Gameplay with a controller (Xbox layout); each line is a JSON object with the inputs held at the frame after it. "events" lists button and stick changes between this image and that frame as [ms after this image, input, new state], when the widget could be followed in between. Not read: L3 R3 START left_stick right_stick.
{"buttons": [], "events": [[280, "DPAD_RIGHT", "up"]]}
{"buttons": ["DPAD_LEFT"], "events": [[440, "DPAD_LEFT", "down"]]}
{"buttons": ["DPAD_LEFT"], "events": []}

What you will do
The lines above that hold the string "buttons" are to be located and copied.

Exercise result
{"buttons": [], "events": [[280, "DPAD_RIGHT", "up"]]}
{"buttons": ["DPAD_LEFT"], "events": [[440, "DPAD_LEFT", "down"]]}
{"buttons": ["DPAD_LEFT"], "events": []}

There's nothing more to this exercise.